DATA FOR THIS TASK:
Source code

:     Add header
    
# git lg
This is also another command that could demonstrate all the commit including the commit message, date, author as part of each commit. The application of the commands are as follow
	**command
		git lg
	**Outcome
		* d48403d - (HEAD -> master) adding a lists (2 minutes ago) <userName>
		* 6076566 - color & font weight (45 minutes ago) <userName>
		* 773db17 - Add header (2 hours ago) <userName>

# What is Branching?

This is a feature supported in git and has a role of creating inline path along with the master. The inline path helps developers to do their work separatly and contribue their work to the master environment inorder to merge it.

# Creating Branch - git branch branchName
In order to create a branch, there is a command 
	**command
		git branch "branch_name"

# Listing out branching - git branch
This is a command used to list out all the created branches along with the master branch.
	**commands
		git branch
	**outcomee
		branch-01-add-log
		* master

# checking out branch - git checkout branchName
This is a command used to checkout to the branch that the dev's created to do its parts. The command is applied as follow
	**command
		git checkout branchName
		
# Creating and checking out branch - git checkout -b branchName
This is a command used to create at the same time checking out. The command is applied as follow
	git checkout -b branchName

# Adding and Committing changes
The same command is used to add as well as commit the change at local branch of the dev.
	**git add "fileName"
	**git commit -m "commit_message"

PROBLEM DESCRIPTION:
Word for word, quote all of the data above.

SOLUTION:
Source code

:     Add header
    
# git lg
This is also another command that could demonstrate all the commit including the commit message, date, author as part of each commit. The application of the commands are as follow
	**command
		git lg
	**Outcome
		* d48403d - (HEAD -> master) adding a lists (2 minutes ago) <userName>
		* 6076566 - color & font weight (45 minutes ago) <userName>
		* 773db17 - Add header (2 hours ago) <userName>

# What is Branching?

This is a feature supported in git and has a role of creating inline path along with the master. The inline path helps developers to do their work separatly and contribue their work to the master environment inorder to merge it.

# Creating Branch - git branch branchName
In order to create a branch, there is a command 
	**command
		git branch "branch_name"

# Listing out branching - git branch
This is a command used to list out all the created branches along with the master branch.
	**commands
		git branch
	**outcomee
		branch-01-add-log
		* master

# checking out branch - git checkout branchName
This is a command used to checkout to the branch that the dev's created to do its parts. The command is applied as follow
	**command
		git checkout branchName
		
# Creating and checking out branch - git checkout -b branchName
This is a command used to create at the same time checking out. The command is applied as follow
	git checkout -b branchName

# Adding and Committing changes
The same command is used to add as well as commit the change at local branch of the dev.
	**git add "fileName"
	**git commit -m "commit_message"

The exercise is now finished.